++++ Dataset content

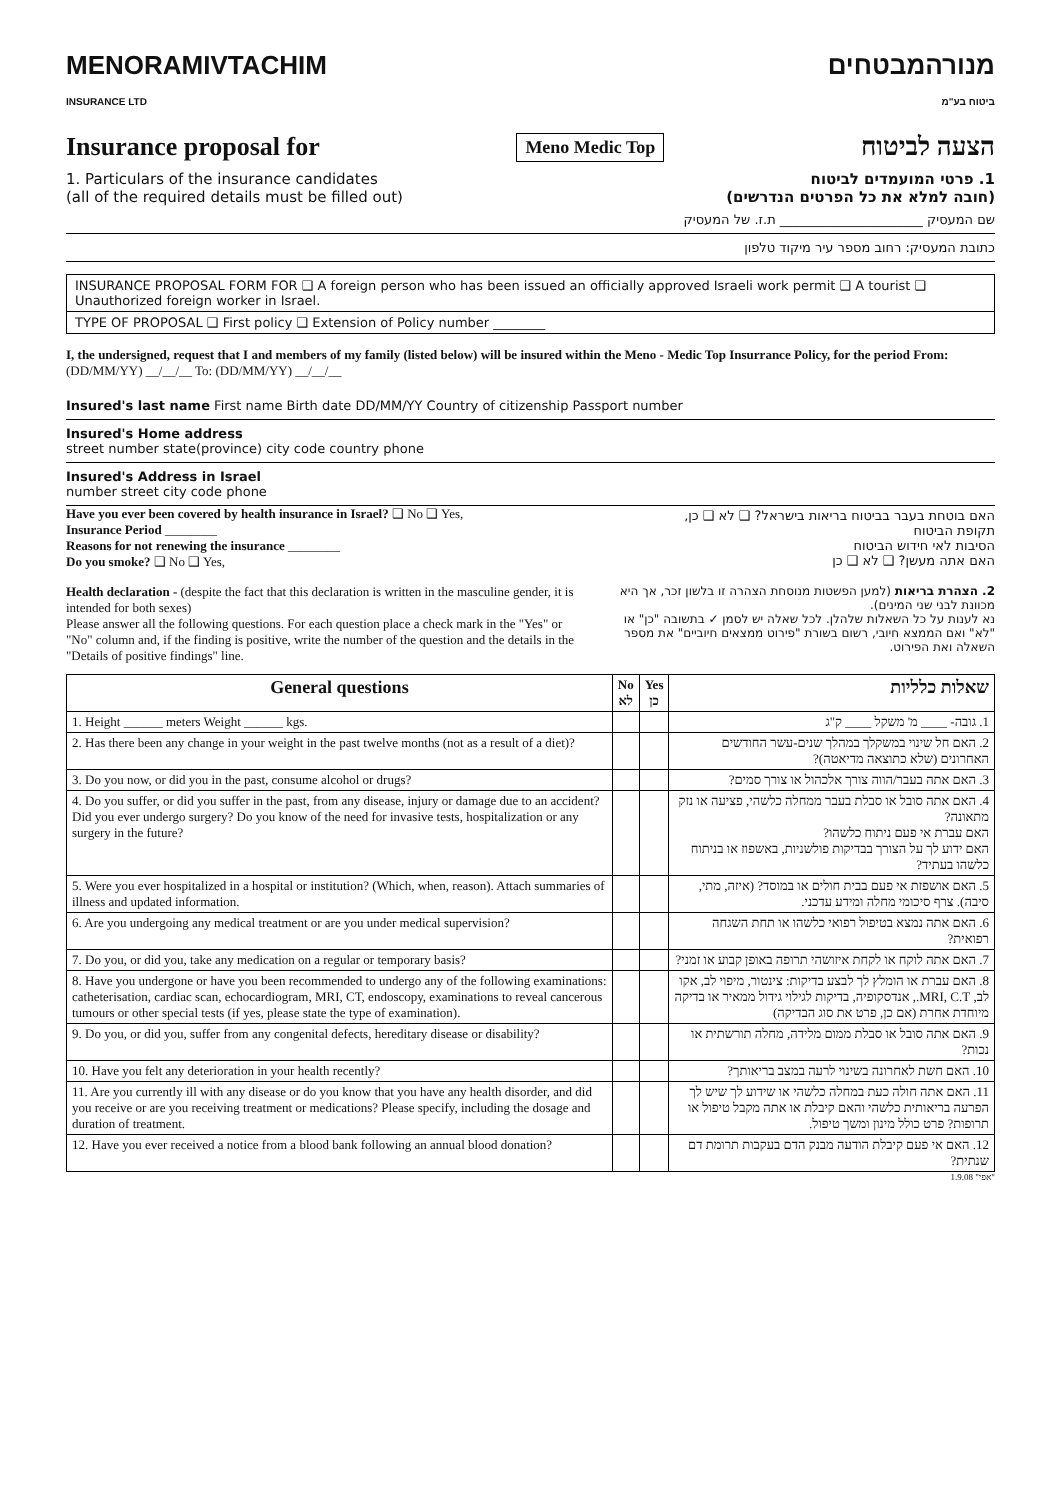MENORAMIVTACHIM
INSURANCE LTD
מנורהמבטחים
ביטוח בע"מ
Insurance proposal for
Meno Medic Top
הצעה לביטוח
1. Particulars of the insurance candidates
(all of the required details must be filled out)
1. פרטי המועמדים לביטוח
(חובה למלא את כל הפרטים הנדרשים)
שם המעסיק ______________________ ת.ז. של המעסיק
כתובת המעסיק: רחוב מספר עיר מיקוד טלפון
INSURANCE PROPOSAL FORM FOR ❑ A foreign person who has been issued an officially approved Israeli work permit ❑ A tourist ❑ Unauthorized foreign worker in Israel.
TYPE OF PROPOSAL ❑ First policy ❑ Extension of Policy number ________
I, the undersigned, request that I and members of my family (listed below) will be insured within the Meno - Medic Top Insurrance Policy, for the period From: (DD/MM/YY) __/__/__ To: (DD/MM/YY) __/__/__
Insured's last name First name Birth date DD/MM/YY Country of citizenship Passport number
Insured's Home address
street number state(province) city code country phone
Insured's Address in Israel
number street city code phone
Have you ever been covered by health insurance in Israel? ❑ No ❑ Yes,
Insurance Period ________
Reasons for not renewing the insurance ________
Do you smoke? ❑ No ❑ Yes,
האם בוטחת בעבר בביטוח בריאות בישראל? ❑ לא ❑ כן,
תקופת הביטוח
הסיבות לאי חידוש הביטוח
האם אתה מעשן? ❑ לא ❑ כן
Health declaration - (despite the fact that this declaration is written in the masculine gender, it is intended for both sexes)
Please answer all the following questions. For each question place a check mark in the "Yes" or "No" column and, if the finding is positive, write the number of the question and the details in the "Details of positive findings" line.
2. הצהרת בריאות (למען הפשטות מנוסחת הצהרה זו בלשון זכר, אך היא מכוונת לבני שני המינים).
נא לענות על כל השאלות שלהלן. לכל שאלה יש לסמן ✓ בתשובה "כן" או "לא" ואם הממצא חיובי, רשום בשורת "פירוט ממצאים חיוביים" את מספר השאלה ואת הפירוט.
| General questions | No לא | Yes כן | שאלות כלליות |
| --- | --- | --- | --- |
| 1. Height ______ meters Weight ______ kgs. | | | 1. גובה- ____ מ' משקל ____ ק"ג |
| 2. Has there been any change in your weight in the past twelve months (not as a result of a diet)? | | | 2. האם חל שינוי במשקלך במהלך שנים-עשר החודשים האחרונים (שלא כתוצאה מדיאטה)? |
| 3. Do you now, or did you in the past, consume alcohol or drugs? | | | 3. האם אתה בעבר/הווה צורך אלכהול או צורך סמים? |
| 4. Do you suffer, or did you suffer in the past, from any disease, injury or damage due to an accident? Did you ever undergo surgery? Do you know of the need for invasive tests, hospitalization or any surgery in the future? | | | 4. האם אתה סובל או סבלת בעבר ממחלה כלשהי, פציעה או נזק מתאונה? האם עברת אי פעם ניתוח כלשהו? האם ידוע לך על הצורך בבדיקות פולשניות, באשפוז או בניתוח כלשהו בעתיד? |
| 5. Were you ever hospitalized in a hospital or institution? (Which, when, reason). Attach summaries of illness and updated information. | | | 5. האם אושפזת אי פעם בבית חולים או במוסד? (איזה, מתי, סיבה). צרף סיכומי מחלה ומידע עדכני. |
| 6. Are you undergoing any medical treatment or are you under medical supervision? | | | 6. האם אתה נמצא בטיפול רפואי כלשהו או תחת השגחה רפואית? |
| 7. Do you, or did you, take any medication on a regular or temporary basis? | | | 7. האם אתה לוקח או לקחת איזושהי תרופה באופן קבוע או זמני? |
| 8. Have you undergone or have you been recommended to undergo any of the following examinations: catheterisation, cardiac scan, echocardiogram, MRI, CT, endoscopy, examinations to reveal cancerous tumours or other special tests (if yes, please state the type of examination). | | | 8. האם עברת או הומלץ לך לבצע בדיקות: צינטור, מיפוי לב, אקו לב, MRI, C.T., אנדסקופיה, בדיקות לגילוי גידול ממאיר או בדיקה מיוחדת אחרת (אם כן, פרט את סוג הבדיקה) |
| 9. Do you, or did you, suffer from any congenital defects, hereditary disease or disability? | | | 9. האם אתה סובל או סבלת ממום מלידה, מחלה תורשתית או נכות? |
| 10. Have you felt any deterioration in your health recently? | | | 10. האם חשת לאחרונה בשינוי לרעה במצב בריאותך? |
| 11. Are you currently ill with any disease or do you know that you have any health disorder, and did you receive or are you receiving treatment or medications? Please specify, including the dosage and duration of treatment. | | | 11. האם אתה חולה כעת במחלה כלשהי או שידוע לך שיש לך הפרעה בריאותית כלשהי והאם קיבלת או אתה מקבל טיפול או תרופות? פרט כולל מינון ומשך טיפול. |
| 12. Have you ever received a notice from a blood bank following an annual blood donation? | | | 12. האם אי פעם קיבלת הודעה מבנק הדם בעקבות תרומת דם שנתית? |
1.9.08 "אפי"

++++++++

*Required action*. With "details" as the string to find, copy every line of the records that holds it.

*Response to the task*.
(all of the required details must be filled out)
Please answer all the following questions. For each question place a check mark in the "Yes" or "No" column and, if the finding is positive, write the number of the question and the details in the "Details of positive findings" line.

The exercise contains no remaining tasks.